Okay, let’s look at the rest of the hints. Taking first line as ciphertext in a vigenere cipher, we just need a key to calculate the message. At this point, we might as well just try each line as key and see if the result is English.
alph = b'ABCDEFGHIJKLMNOPQRSTUVWXYZ'
def minus(a, b):
res = [(alph.index(a[k]) - alph.index(b[k])) % 26 for k in range(len(a))]
res = list(map(lambda x: alph[x], res))
return bytes(res)
lines = open('crypto-warmup', 'rb').read().rstrip().split(b'\n')
possibles = [minus(lines[0], l) for l in lines[1:]]

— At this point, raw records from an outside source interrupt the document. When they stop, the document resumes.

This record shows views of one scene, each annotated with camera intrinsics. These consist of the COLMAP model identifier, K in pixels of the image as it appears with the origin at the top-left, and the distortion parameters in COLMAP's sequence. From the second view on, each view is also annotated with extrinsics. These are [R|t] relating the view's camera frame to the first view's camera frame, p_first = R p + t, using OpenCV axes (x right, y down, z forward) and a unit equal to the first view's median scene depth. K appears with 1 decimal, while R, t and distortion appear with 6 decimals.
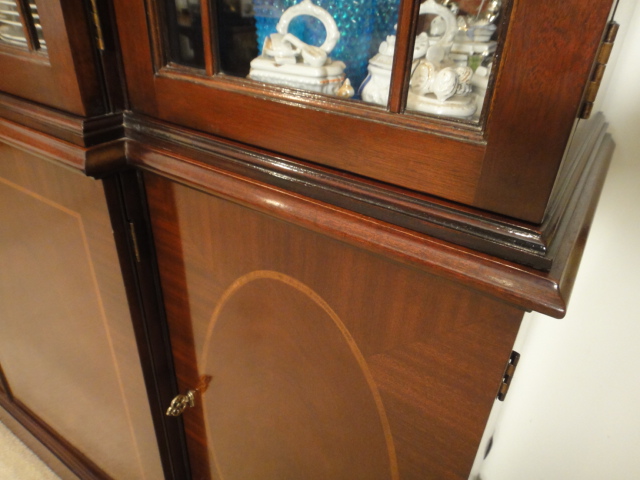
lens RADIAL K [[456.5, 0, 321.5], [0, 456.5, 237.5], [0, 0, 1]] dist [0.004231, -0.009015]
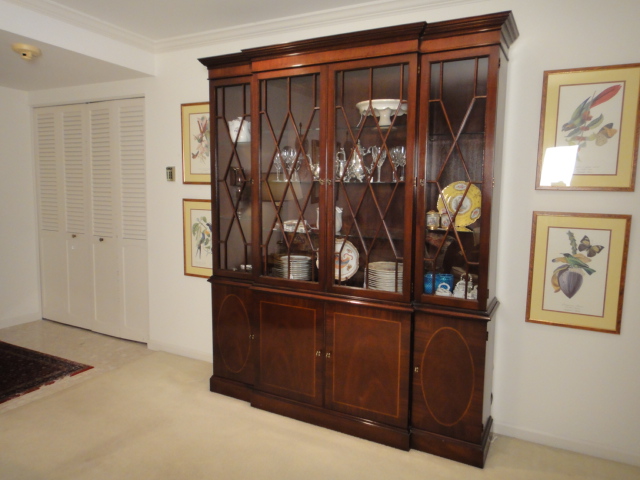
lens RADIAL K [[456.5, 0, 324.3], [0, 456.5, 230.7], [0, 0, 1]] dist [0.004231, -0.009015]
pose [[0.994614, -0.044622, 0.093552, -2.181989], [0.077625, 0.918788, -0.387044, 1.105578], [-0.068684, 0.392221, 0.917303, -4.824755]]
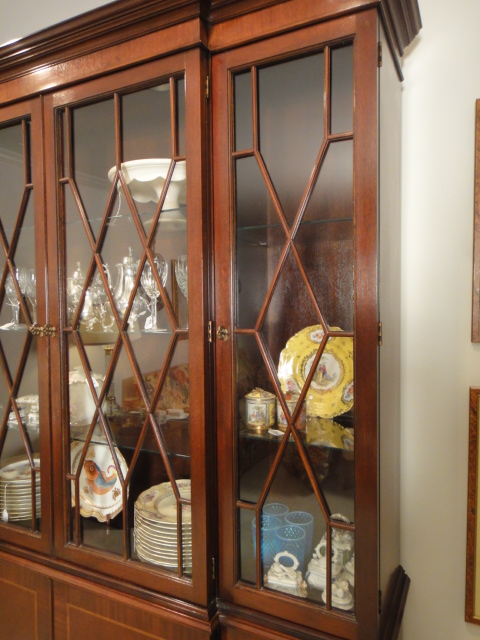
lens RADIAL K [[456.5, 0, 242.9], [0, 456.5, 318.9], [0, 0, 1]] dist [0.004231, -0.009015]
pose [[0.991663, -0.054244, 0.116886, -0.541046], [0.102504, 0.881749, -0.460448, -0.499798], [-0.078088, 0.468591, 0.879957, -2.115260]]
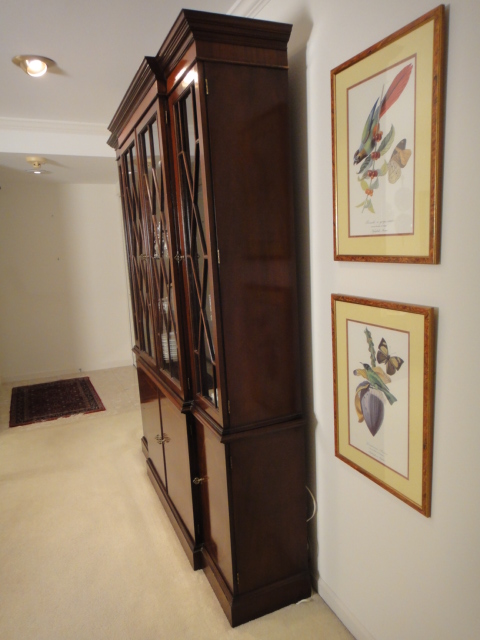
lens RADIAL K [[456.5, 0, 244.3], [0, 456.5, 317.9], [0, 0, 1]] dist [0.004231, -0.009015]
pose [[0.835704, -0.001250, -0.549179, 2.831712], [-0.185314, 0.940704, -0.284139, 0.177666], [0.516970, 0.339227, 0.785918, -2.958008]]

[print(p) for p in possibles[:20]]
This gives:
KEOUVMFRGMFCDAMRFORUGQZLEZOWMR
RICBJOBWFSWBFMWCVRKITHZYKHWBEI
PYUOHDRRAFNRMRVSYXZTCQCUFZKCMW
XMVDMLAZWOWKXIGOEYORQXLOHWQWYP
RHDCFTZVNQILPTOHCGORHUSVOTYLOH
FGKTOEWHUETMIRHMPWSWTJCWDCLZVM
...
We still need to find which line looks at English the most. To do this, we assign each line a frequency score and rank them. For our purposes here, it’s enough to assign each English letter a score of its letter frequency proportion and sum the letter scores for each line. The top results are here:
(1.38037, b'UEDEHYNYOHJKAAEITCOMNLIIJNFNGH')
(1.3693, b'TWVMEODORHSTSBDYWCBDLCANIEEOWS')
(1.36799, b'HMEVACIFTRORSCVXCDNOTENEOMDAJW')
(1.36127, b'TNKRLSTWRRFTEDWZNBBSDKREIVOELA')
(1.33832, b'EEHHIDHETLSIGDQIJWZEOPIDFLZSTQ')
(1.33214, b'AITHPEKYKHCWSZYEFTSTQNENXIROBT')
(1.33066, b'WYEICVDMPNEERDAEQPKBYNJASENGFE')
(1.31041, b'HSCNBANMOTPOFEFWFUPIEHIITIYAKF')
(1.29099, b'OHHECKFRICKICANTSTOPTYPINGLOUD')
(1.28721, b'SQRKNETKNNHATLLLPDSGTEQSDVZAPT')
...
We have our flag here:
uiuctf{OHHECKFRICKICANTSTOPTYPINGLOUD}
Comments
I don’t think the hint of using wordlist of commonly used words was any helpful for me. Even the random texts had some common words that would be false positives.